§ **Prompt**
Here are some records. Print all of them exactly.

§ **Exercise inputs**
□ □ □ □ □ □ □
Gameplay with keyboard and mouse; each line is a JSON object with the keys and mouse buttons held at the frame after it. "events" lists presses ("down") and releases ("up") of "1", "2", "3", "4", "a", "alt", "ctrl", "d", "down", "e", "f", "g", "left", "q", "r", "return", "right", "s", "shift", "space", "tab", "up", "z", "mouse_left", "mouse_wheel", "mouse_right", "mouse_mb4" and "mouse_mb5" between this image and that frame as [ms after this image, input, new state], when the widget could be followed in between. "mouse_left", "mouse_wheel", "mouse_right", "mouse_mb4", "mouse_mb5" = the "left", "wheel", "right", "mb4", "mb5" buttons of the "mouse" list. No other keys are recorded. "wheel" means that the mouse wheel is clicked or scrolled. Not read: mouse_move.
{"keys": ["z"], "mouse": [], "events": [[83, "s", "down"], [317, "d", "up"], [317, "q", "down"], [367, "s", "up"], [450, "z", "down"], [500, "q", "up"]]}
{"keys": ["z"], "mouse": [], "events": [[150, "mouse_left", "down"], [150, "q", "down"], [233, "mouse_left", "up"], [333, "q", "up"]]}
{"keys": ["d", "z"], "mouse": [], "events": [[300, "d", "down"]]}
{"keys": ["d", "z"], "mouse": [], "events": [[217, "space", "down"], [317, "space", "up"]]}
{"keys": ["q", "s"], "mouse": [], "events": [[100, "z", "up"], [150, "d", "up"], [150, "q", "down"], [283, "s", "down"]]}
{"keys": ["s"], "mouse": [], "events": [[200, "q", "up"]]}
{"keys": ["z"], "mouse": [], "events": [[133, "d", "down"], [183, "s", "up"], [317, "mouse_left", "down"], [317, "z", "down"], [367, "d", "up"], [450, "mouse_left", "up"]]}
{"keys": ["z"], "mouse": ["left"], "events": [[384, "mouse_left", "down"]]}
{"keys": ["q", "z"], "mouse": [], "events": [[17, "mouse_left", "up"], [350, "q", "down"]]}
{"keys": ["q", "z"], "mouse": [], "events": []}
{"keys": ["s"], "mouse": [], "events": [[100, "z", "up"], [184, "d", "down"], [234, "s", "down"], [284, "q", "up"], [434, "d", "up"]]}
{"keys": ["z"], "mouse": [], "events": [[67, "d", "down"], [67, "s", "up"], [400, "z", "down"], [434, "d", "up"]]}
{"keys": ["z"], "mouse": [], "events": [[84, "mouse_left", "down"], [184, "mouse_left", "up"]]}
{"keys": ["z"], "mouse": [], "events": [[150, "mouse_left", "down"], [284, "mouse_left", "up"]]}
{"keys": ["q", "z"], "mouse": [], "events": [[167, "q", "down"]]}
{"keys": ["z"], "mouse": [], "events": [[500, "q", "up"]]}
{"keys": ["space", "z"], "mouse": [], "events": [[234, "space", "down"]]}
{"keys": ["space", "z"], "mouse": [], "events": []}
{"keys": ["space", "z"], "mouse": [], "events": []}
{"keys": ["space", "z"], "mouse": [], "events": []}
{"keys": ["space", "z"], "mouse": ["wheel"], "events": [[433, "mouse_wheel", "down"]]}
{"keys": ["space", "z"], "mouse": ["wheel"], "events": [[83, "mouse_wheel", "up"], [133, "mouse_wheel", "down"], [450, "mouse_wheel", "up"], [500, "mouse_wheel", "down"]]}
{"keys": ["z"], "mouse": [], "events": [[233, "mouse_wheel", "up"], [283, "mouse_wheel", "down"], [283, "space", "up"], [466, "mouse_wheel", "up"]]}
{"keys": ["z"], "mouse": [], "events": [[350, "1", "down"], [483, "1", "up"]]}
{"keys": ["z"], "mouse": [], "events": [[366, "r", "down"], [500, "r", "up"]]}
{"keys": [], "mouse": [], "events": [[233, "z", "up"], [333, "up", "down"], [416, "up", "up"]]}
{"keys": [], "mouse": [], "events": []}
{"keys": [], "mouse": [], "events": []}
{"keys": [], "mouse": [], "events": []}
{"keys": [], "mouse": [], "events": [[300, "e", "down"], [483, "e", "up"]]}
□ □ □ □ □ □ □
§ **Response area**
Gameplay with keyboard and mouse; each line is a JSON object with the keys and mouse buttons held at the frame after it. "events" lists presses ("down") and releases ("up") of "1", "2", "3", "4", "a", "alt", "ctrl", "d", "down", "e", "f", "g", "left", "q", "r", "return", "right", "s", "shift", "space", "tab", "up", "z", "mouse_left", "mouse_wheel", "mouse_right", "mouse_mb4" and "mouse_mb5" between this image and that frame as [ms after this image, input, new state], when the widget could be followed in between. "mouse_left", "mouse_wheel", "mouse_right", "mouse_mb4", "mouse_mb5" = the "left", "wheel", "right", "mb4", "mb5" buttons of the "mouse" list. No other keys are recorded. "wheel" means that the mouse wheel is clicked or scrolled. Not read: mouse_move.
{"keys": ["z"], "mouse": [], "events": [[83, "s", "down"], [317, "d", "up"], [317, "q", "down"], [367, "s", "up"], [450, "z", "down"], [500, "q", "up"]]}
{"keys": ["z"], "mouse": [], "events": [[150, "mouse_left", "down"], [150, "q", "down"], [233, "mouse_left", "up"], [333, "q", "up"]]}
{"keys": ["d", "z"], "mouse": [], "events": [[300, "d", "down"]]}
{"keys": ["d", "z"], "mouse": [], "events": [[217, "space", "down"], [317, "space", "up"]]}
{"keys": ["q", "s"], "mouse": [], "events": [[100, "z", "up"], [150, "d", "up"], [150, "q", "down"], [283, "s", "down"]]}
{"keys": ["s"], "mouse": [], "events": [[200, "q", "up"]]}
{"keys": ["z"], "mouse": [], "events": [[133, "d", "down"], [183, "s", "up"], [317, "mouse_left", "down"], [317, "z", "down"], [367, "d", "up"], [450, "mouse_left", "up"]]}
{"keys": ["z"], "mouse": ["left"], "events": [[384, "mouse_left", "down"]]}
{"keys": ["q", "z"], "mouse": [], "events": [[17, "mouse_left", "up"], [350, "q", "down"]]}
{"keys": ["q", "z"], "mouse": [], "events": []}
{"keys": ["s"], "mouse": [], "events": [[100, "z", "up"], [184, "d", "down"], [234, "s", "down"], [284, "q", "up"], [434, "d", "up"]]}
{"keys": ["z"], "mouse": [], "events": [[67, "d", "down"], [67, "s", "up"], [400, "z", "down"], [434, "d", "up"]]}
{"keys": ["z"], "mouse": [], "events": [[84, "mouse_left", "down"], [184, "mouse_left", "up"]]}
{"keys": ["z"], "mouse": [], "events": [[150, "mouse_left", "down"], [284, "mouse_left", "up"]]}
{"keys": ["q", "z"], "mouse": [], "events": [[167, "q", "down"]]}
{"keys": ["z"], "mouse": [], "events": [[500, "q", "up"]]}
{"keys": ["space", "z"], "mouse": [], "events": [[234, "space", "down"]]}
{"keys": ["space", "z"], "mouse": [], "events": []}
{"keys": ["space", "z"], "mouse": [], "events": []}
{"keys": ["space", "z"], "mouse": [], "events": []}
{"keys": ["space", "z"], "mouse": ["wheel"], "events": [[433, "mouse_wheel", "down"]]}
{"keys": ["space", "z"], "mouse": ["wheel"], "events": [[83, "mouse_wheel", "up"], [133, "mouse_wheel", "down"], [450, "mouse_wheel", "up"], [500, "mouse_wheel", "down"]]}
{"keys": ["z"], "mouse": [], "events": [[233, "mouse_wheel", "up"], [283, "mouse_wheel", "down"], [283, "space", "up"], [466, "mouse_wheel", "up"]]}
{"keys": ["z"], "mouse": [], "events": [[350, "1", "down"], [483, "1", "up"]]}
{"keys": ["z"], "mouse": [], "events": [[366, "r", "down"], [500, "r", "up"]]}
{"keys": [], "mouse": [], "events": [[233, "z", "up"], [333, "up", "down"], [416, "up", "up"]]}
{"keys": [], "mouse": [], "events": []}
{"keys": [], "mouse": [], "events": []}
{"keys": [], "mouse": [], "events": []}
{"keys": [], "mouse": [], "events": [[300, "e", "down"], [483, "e", "up"]]}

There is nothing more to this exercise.